5) Goals of the reboot: The goals for the reboot are divided into the following main areas:

i) Internet Web Forums: The Evc Probe scanner needs more rules to be added to scan for other development languages. Currently it is only looking for a small set of issues in .NET and Java code. The hope is to add 50 more checks.

ii) Educational Institutions: Work with at least two educational institutions to review their software development curriculums to identify any insecure code being used to teach developers.

iii) Printed Materials: Review at least one software development book to identify any insecure code being used as references.

iv) Open source software: Identify 1 high impact open source software to begin static analysis and manual review with the help of OWASP members.

v) Prime sponsor: List OWASP as a prime sponsor on [2]


6) Timeline: The timeline for the aforementioned goals is as follows:

i) Internet Web Forums:

50 % milestone = 25 new checks (August 30th, 2012).

100 % milestone = 50 new checks (September 15th, 2012).


ii) Educational Institutions:

50 % milestone = work with and complete analysis of first curriculum

100 % milestone = work with and complete analysis of second curriculum


iii) Printed Materials:

100 % milestone = Identify and work on one software development book to identify insecure code being used as reference.


iv) Open source software:

50 % milestone = Identify 1 high impact open source software for review and create the review team with OWASP leaders (August 15th, 2012).
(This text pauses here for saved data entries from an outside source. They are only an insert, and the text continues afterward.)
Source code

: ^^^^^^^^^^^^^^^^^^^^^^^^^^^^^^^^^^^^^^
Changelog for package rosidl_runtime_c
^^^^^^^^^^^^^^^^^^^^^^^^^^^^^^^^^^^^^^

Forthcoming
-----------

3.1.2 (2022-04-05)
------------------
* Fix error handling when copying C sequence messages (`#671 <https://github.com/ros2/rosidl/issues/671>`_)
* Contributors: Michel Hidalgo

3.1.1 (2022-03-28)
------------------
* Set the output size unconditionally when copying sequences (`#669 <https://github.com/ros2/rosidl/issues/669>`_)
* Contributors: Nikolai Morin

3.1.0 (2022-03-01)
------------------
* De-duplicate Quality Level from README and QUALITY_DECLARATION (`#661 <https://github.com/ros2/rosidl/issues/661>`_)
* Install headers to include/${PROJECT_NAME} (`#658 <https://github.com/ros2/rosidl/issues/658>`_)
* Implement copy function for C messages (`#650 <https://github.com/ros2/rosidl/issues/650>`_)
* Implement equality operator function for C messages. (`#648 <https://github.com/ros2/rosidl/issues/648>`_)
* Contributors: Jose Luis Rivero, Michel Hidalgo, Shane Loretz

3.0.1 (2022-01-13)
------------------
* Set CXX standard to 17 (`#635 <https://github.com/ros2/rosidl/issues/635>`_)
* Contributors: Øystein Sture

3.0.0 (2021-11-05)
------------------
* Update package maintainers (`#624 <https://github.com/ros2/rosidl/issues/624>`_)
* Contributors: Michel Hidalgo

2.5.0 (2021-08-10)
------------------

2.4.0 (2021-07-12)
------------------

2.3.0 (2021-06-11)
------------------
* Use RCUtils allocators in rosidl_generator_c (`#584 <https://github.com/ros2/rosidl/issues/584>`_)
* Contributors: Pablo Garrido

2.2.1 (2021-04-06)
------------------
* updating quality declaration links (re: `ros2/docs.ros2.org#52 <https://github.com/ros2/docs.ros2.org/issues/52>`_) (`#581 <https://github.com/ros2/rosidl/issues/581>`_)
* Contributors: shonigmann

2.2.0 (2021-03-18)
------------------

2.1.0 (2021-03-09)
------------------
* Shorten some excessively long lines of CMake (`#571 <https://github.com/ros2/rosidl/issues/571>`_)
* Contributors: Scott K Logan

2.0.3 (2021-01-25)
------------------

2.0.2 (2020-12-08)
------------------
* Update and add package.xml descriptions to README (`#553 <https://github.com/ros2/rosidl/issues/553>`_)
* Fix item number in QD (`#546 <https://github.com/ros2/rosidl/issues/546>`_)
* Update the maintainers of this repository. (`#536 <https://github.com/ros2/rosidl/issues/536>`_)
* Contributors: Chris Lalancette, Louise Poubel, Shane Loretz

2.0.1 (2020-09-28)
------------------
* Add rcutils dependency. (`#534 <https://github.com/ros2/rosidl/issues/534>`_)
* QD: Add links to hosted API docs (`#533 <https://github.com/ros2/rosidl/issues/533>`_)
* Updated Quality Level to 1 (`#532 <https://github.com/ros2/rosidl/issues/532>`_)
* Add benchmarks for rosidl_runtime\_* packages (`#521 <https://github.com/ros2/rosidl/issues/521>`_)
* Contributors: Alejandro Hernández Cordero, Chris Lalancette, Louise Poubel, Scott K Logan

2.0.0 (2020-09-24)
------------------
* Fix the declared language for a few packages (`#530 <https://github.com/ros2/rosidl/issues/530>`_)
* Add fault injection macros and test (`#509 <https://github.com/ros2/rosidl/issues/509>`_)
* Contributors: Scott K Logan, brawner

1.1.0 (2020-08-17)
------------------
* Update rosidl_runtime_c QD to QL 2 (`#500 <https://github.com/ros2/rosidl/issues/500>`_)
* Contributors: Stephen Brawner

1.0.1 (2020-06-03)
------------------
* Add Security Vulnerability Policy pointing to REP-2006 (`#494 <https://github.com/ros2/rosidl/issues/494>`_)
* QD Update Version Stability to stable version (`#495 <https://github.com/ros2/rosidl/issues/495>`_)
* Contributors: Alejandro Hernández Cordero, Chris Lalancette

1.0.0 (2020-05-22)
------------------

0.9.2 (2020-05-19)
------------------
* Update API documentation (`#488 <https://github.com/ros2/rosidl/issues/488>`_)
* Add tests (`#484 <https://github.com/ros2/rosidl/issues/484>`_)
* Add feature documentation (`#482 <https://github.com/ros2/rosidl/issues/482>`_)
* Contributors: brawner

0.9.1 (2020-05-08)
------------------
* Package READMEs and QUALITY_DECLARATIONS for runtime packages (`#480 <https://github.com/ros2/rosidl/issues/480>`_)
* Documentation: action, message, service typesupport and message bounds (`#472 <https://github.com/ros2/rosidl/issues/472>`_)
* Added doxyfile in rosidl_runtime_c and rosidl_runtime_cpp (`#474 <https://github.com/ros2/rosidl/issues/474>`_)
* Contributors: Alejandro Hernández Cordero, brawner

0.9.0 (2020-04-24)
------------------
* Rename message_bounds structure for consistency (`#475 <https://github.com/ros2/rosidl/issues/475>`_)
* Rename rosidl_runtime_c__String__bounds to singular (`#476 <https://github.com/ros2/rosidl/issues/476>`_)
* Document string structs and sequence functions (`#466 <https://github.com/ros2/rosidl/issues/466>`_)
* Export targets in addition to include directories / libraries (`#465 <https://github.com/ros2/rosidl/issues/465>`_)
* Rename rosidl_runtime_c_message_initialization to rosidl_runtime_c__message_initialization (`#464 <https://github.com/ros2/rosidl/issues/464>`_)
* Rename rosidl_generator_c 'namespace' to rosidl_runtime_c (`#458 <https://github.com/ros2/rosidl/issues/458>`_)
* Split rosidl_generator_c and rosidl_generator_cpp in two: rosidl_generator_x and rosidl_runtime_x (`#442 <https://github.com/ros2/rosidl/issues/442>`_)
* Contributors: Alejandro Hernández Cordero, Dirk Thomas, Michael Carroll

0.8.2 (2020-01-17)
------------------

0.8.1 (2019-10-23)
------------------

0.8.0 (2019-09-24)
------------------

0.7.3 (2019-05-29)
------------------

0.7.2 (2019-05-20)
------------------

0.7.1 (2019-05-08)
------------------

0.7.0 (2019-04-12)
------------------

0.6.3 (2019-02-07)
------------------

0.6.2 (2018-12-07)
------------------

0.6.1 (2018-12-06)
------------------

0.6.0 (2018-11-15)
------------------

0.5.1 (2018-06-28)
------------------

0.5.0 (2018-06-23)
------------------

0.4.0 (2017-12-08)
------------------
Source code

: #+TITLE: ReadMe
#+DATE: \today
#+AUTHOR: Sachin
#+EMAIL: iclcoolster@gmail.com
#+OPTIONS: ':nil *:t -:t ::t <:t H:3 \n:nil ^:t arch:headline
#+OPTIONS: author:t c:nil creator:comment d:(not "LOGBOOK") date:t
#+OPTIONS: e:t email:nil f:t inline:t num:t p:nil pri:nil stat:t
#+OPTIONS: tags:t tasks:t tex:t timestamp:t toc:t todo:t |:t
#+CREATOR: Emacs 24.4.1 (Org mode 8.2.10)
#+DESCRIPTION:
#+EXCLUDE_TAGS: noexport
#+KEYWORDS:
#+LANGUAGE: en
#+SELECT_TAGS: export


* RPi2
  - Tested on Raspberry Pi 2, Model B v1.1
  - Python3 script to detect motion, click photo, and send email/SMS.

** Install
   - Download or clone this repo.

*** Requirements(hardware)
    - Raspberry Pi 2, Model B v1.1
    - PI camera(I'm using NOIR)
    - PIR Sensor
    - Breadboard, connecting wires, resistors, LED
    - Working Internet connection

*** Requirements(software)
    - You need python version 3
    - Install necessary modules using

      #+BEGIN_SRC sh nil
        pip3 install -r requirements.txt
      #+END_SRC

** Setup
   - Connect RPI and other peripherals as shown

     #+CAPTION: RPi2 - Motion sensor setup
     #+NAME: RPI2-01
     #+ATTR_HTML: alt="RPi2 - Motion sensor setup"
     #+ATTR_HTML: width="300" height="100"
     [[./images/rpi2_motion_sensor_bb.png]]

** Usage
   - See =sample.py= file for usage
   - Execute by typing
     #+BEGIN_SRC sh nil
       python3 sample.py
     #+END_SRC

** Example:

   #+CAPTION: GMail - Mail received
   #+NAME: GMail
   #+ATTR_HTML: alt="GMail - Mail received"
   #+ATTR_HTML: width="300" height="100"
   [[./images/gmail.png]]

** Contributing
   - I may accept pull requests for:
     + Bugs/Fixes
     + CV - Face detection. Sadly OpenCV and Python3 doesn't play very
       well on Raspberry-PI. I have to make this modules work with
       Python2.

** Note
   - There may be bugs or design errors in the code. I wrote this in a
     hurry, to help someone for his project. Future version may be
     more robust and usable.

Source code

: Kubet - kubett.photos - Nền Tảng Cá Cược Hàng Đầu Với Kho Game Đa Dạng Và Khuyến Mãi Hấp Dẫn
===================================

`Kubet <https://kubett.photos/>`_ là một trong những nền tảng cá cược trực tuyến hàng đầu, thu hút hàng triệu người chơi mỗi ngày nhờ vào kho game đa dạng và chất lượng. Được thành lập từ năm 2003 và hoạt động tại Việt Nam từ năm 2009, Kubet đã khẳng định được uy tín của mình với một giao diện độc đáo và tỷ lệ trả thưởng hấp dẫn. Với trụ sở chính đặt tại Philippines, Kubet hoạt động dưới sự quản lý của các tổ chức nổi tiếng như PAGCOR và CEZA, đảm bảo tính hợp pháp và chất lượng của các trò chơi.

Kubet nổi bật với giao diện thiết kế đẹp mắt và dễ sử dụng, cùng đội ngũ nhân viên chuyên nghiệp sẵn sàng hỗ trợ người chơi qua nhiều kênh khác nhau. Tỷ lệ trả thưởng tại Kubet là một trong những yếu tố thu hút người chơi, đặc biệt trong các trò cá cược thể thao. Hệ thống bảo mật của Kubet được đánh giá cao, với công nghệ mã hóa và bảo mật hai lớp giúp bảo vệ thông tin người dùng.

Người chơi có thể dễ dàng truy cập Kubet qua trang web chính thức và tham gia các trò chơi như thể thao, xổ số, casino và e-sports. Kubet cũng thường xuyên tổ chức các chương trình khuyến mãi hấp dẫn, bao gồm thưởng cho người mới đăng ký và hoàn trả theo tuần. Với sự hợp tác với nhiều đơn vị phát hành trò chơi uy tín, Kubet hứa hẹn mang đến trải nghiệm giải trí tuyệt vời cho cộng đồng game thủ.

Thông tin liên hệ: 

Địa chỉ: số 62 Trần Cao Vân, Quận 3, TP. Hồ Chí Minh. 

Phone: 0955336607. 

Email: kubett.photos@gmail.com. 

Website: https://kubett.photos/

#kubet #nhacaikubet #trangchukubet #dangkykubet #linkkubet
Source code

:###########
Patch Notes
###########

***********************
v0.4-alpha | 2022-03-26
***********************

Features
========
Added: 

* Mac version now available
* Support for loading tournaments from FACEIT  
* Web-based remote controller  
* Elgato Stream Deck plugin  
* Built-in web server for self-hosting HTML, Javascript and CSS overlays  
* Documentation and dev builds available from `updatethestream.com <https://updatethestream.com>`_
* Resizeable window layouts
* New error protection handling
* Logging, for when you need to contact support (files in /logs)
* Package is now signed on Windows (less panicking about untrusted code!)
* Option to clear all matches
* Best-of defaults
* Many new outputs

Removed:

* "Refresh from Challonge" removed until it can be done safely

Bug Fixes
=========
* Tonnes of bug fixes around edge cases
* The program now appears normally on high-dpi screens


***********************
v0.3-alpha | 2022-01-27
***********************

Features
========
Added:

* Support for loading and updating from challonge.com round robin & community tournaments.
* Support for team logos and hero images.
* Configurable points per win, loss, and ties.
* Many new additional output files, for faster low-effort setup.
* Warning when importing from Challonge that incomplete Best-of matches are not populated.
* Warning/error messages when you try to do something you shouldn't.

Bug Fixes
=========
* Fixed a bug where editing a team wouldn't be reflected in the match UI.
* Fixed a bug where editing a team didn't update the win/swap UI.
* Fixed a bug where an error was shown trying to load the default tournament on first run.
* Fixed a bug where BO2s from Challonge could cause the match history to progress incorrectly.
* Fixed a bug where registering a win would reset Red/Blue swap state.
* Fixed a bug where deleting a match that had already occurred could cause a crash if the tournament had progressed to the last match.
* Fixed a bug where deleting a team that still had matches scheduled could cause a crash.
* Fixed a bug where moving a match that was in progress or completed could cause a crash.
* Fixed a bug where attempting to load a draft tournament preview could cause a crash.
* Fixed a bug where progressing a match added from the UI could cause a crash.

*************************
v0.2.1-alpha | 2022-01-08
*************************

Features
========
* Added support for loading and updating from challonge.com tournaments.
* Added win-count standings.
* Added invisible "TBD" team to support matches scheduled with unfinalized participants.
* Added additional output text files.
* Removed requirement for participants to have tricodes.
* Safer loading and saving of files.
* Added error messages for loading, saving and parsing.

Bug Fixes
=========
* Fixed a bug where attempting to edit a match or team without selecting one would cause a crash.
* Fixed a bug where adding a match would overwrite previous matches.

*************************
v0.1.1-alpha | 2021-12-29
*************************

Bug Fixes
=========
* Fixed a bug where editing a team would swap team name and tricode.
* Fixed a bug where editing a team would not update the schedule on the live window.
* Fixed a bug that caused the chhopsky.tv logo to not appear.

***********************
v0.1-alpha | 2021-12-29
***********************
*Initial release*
100 % milestone = Document and complete initial analysis (September 30th, 2012)


v) Prime sponsor: 100 % milestone = List OWASP as a prime sponsor on | https://evc.digitsec.com/sponsor.aspx


7) Budget:

USD 10 K for prime sponsorship of EVC Project.

Sponsorship benefits are listed here: [3]

25 % of the funds will go for developing new checks for the Evc Probe scanner.

50 % of the funds will go for the development of the review process for educational institutions, printed materials, and open source software.

25 % will go towards organizing the reviews and co-ordination of the review activities.